Re: fsync on large files

Theodore Y. Ts'o (tytso@MIT.EDU)
Mon, 15 Feb 1999 20:08:41 -0500 (EST)


From: torvalds@transmeta.com (Linus Torvalds)
Date: 15 Feb 1999 18:52:59 GMT

I'd much prefer a much more aggressive patch, that just made the dirty
lists a per-inode thing. It shouldn't be too hard - just add the inode
as a parameter to "mark_block_dirty()".

So you mean moving the dirty list into the filesystme-generic portion of
the inode structure, instead of being an ext2-specific hack? That seems
quite reasonable.

I can also remove the N**2 aspect of inserting into the list by keeping
the list sorted, and then using a binary search to check for the
existence of the block on the list, and then do a sorted insert into the
list. What I'm currently thinking about is to make the filesystem
allocate memory for storing the dirty list, and allow the filesystem
decide what an appropriate number of blocks to allow to be stored in the
dirty list.
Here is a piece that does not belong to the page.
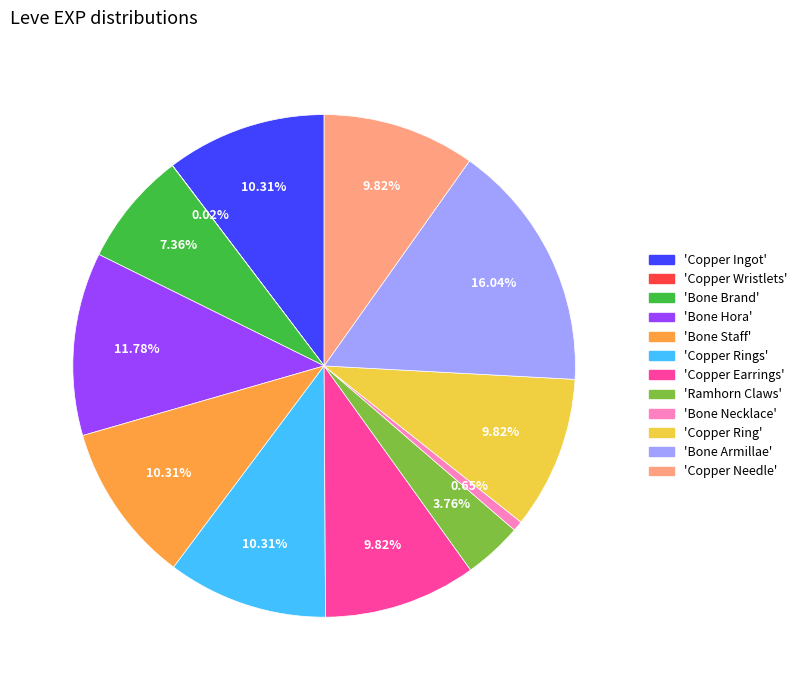

Is there any slice that represents more than half of the pie?

No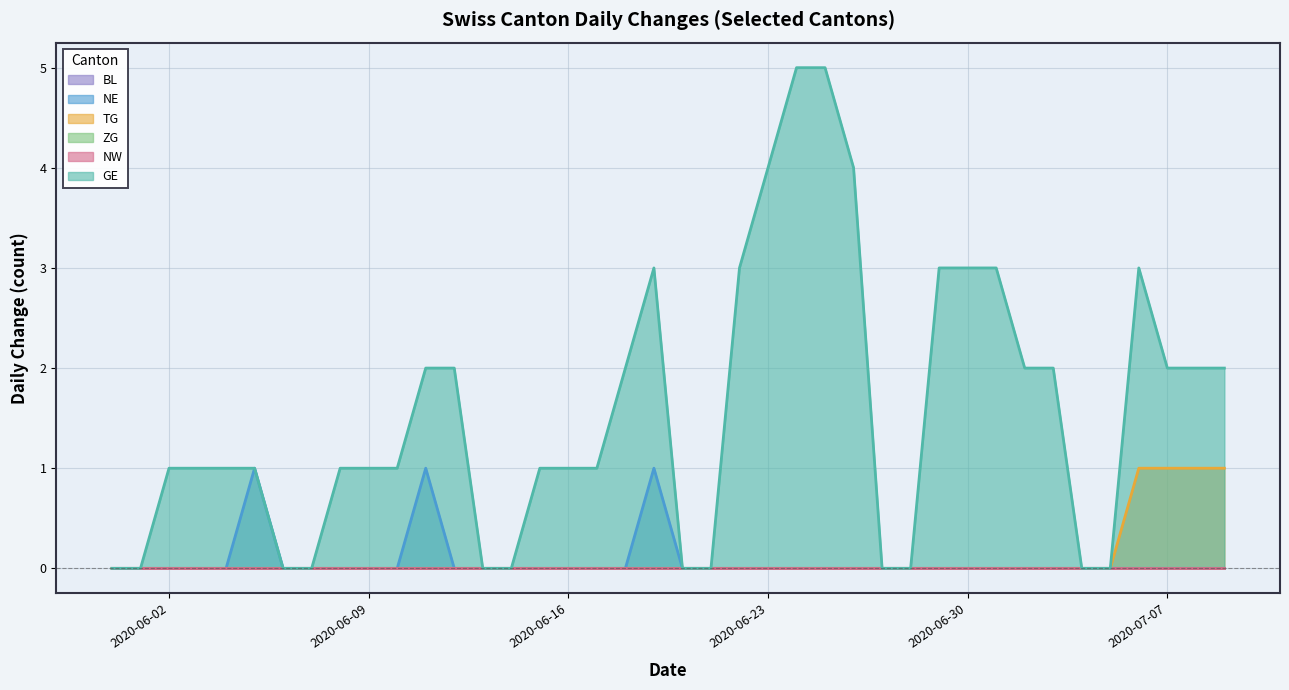

At which label does GE first exceed 1?

2020-06-11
Most files never have fsync() called upon them, so a way we
can make things efficient is to only create the dirty list after the
first call to fsync() on an inode. The first fsync() can then either go
through all of the indirect blocks, or cause a forced fsync_dev if that
would be more efficient. That way, for files which don't get
fsync()'ed, we don't have the overhead of keeping and maintaining the
dirty list.

Does this sound like a reasonable design?